EXERCISE AIM
The lines below that include "wash" are to be found and copied.

___ MATERIAL FOR THIS TASK ___

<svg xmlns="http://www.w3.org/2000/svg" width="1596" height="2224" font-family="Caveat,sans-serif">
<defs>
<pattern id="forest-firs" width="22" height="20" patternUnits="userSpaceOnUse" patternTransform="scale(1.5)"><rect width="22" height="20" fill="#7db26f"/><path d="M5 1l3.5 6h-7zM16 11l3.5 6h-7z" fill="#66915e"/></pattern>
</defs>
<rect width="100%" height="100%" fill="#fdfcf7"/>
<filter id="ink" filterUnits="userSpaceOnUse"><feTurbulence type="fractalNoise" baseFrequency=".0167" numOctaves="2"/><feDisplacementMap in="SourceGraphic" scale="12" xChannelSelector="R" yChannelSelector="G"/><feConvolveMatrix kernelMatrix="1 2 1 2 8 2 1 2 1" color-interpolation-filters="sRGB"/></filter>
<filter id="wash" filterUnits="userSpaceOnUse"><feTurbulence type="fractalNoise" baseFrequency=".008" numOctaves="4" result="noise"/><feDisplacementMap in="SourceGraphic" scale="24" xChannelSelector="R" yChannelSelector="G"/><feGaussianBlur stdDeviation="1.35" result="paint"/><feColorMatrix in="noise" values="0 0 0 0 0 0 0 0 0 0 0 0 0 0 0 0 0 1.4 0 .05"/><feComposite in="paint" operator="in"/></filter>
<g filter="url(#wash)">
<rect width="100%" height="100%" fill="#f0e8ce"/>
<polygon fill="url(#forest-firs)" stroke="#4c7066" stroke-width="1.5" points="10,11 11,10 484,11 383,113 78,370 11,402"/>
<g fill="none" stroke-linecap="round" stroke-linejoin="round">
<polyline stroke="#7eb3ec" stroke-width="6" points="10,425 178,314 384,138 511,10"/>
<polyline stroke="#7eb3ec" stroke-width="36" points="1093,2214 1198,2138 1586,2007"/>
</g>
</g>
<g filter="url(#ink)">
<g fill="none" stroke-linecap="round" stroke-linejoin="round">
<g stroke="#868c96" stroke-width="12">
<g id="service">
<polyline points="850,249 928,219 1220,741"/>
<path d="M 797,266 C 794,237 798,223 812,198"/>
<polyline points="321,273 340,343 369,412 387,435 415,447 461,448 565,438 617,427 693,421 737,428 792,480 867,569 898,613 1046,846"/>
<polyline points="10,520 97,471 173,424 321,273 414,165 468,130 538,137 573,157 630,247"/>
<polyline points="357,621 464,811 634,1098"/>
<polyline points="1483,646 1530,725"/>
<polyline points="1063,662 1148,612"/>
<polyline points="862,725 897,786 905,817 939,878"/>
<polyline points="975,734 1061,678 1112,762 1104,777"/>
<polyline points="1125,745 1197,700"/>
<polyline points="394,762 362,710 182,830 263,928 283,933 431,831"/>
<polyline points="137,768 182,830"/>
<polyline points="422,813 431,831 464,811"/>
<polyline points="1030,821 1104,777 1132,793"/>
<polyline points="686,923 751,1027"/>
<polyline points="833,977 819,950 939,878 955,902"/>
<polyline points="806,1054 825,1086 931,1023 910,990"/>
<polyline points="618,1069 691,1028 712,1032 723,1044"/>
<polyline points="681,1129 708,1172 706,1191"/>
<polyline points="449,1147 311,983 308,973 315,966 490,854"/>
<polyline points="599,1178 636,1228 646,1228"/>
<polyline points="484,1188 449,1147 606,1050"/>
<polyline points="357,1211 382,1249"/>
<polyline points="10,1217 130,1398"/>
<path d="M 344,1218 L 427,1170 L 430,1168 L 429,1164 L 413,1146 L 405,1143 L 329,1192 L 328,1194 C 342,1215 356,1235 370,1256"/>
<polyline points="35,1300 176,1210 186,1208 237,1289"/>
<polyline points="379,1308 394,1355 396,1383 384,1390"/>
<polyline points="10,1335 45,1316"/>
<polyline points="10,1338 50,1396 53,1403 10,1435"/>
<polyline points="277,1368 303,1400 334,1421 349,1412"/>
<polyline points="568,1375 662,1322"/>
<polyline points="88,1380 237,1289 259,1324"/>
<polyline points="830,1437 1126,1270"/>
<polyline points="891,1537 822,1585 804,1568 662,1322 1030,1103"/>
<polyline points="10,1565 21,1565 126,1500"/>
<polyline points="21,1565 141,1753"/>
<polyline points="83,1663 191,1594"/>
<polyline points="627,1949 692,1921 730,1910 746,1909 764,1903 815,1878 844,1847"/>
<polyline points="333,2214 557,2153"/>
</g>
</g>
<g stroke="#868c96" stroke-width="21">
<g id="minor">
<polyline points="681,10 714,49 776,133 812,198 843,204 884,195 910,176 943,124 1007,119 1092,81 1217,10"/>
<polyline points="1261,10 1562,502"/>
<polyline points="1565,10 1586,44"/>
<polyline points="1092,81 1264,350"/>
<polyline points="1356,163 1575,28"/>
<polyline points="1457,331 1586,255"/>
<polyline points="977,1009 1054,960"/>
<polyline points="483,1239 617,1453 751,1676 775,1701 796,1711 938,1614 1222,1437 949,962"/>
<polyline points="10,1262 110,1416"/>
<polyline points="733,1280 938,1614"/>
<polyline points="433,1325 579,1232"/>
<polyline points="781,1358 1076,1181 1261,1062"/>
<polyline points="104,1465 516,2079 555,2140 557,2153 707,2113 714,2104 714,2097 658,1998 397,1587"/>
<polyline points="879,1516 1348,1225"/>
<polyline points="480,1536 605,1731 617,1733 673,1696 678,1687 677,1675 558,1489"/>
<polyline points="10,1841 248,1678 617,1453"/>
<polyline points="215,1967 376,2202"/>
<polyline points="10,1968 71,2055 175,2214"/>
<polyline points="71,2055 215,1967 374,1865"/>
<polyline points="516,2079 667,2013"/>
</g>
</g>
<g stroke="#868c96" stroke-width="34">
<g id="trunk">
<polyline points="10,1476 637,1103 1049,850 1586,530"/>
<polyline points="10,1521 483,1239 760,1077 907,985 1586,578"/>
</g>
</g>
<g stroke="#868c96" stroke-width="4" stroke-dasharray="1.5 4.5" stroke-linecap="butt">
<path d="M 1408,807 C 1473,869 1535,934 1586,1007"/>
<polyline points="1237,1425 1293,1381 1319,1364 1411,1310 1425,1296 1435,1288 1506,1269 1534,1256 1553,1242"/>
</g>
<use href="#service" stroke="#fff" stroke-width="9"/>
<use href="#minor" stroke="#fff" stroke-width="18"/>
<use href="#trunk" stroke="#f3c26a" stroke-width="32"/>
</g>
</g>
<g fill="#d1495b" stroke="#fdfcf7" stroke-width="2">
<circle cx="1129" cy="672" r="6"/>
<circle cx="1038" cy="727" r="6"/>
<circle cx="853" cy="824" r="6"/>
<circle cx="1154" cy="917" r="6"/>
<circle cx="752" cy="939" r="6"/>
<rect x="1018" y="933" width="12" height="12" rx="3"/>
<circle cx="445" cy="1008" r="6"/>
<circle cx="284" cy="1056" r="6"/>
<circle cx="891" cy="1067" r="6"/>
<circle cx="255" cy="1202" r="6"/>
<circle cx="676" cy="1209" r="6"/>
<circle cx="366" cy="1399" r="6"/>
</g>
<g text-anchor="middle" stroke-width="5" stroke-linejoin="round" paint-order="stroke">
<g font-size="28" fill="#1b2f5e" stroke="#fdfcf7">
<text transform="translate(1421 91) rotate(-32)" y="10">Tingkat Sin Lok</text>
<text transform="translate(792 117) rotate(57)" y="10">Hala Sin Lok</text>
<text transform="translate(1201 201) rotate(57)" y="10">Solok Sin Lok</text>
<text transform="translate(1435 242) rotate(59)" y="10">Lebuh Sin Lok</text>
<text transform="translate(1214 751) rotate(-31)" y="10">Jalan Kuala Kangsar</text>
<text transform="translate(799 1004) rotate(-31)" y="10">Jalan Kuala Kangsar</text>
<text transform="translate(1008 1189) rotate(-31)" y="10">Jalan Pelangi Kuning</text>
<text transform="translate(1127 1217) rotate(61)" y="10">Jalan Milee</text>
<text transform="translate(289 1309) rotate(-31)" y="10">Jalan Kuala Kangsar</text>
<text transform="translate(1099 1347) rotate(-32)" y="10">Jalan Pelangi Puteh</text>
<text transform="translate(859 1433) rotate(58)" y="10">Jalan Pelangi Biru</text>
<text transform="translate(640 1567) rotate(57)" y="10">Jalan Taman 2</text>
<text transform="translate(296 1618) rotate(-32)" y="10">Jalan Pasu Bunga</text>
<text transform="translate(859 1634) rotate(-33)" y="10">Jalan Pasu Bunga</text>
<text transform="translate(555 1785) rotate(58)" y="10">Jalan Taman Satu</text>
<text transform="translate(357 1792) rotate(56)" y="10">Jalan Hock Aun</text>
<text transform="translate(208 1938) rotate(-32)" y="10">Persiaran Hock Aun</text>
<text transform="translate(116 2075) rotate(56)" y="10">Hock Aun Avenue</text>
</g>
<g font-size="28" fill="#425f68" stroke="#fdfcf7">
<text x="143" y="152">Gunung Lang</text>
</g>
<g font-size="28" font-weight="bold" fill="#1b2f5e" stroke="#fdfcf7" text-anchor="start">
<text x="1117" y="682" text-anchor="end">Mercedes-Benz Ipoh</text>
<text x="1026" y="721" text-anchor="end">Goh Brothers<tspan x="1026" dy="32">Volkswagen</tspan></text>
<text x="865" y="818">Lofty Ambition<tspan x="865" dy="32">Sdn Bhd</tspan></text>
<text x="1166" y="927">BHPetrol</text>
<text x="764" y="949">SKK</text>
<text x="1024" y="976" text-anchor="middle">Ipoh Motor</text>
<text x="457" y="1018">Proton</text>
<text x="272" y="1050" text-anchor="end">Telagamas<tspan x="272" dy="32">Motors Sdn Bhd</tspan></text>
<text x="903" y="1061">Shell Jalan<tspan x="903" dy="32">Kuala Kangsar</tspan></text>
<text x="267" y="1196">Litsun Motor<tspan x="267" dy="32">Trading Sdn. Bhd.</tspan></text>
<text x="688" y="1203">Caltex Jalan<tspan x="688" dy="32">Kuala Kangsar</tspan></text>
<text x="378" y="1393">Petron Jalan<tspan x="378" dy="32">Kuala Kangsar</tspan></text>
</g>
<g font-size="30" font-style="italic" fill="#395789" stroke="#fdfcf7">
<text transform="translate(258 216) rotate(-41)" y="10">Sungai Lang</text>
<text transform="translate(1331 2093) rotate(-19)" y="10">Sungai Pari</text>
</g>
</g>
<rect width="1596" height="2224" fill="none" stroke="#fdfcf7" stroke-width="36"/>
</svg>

___

RESPONSE
<filter id="wash" filterUnits="userSpaceOnUse"><feTurbulence type="fractalNoise" baseFrequency=".008" numOctaves="4" result="noise"/><feDisplacementMap in="SourceGraphic" scale="24" xChannelSelector="R" yChannelSelector="G"/><feGaussianBlur stdDeviation="1.35" result="paint"/><feColorMatrix in="noise" values="0 0 0 0 0 0 0 0 0 0 0 0 0 0 0 0 0 1.4 0 .05"/><feComposite in="paint" operator="in"/></filter>
<g filter="url(#wash)">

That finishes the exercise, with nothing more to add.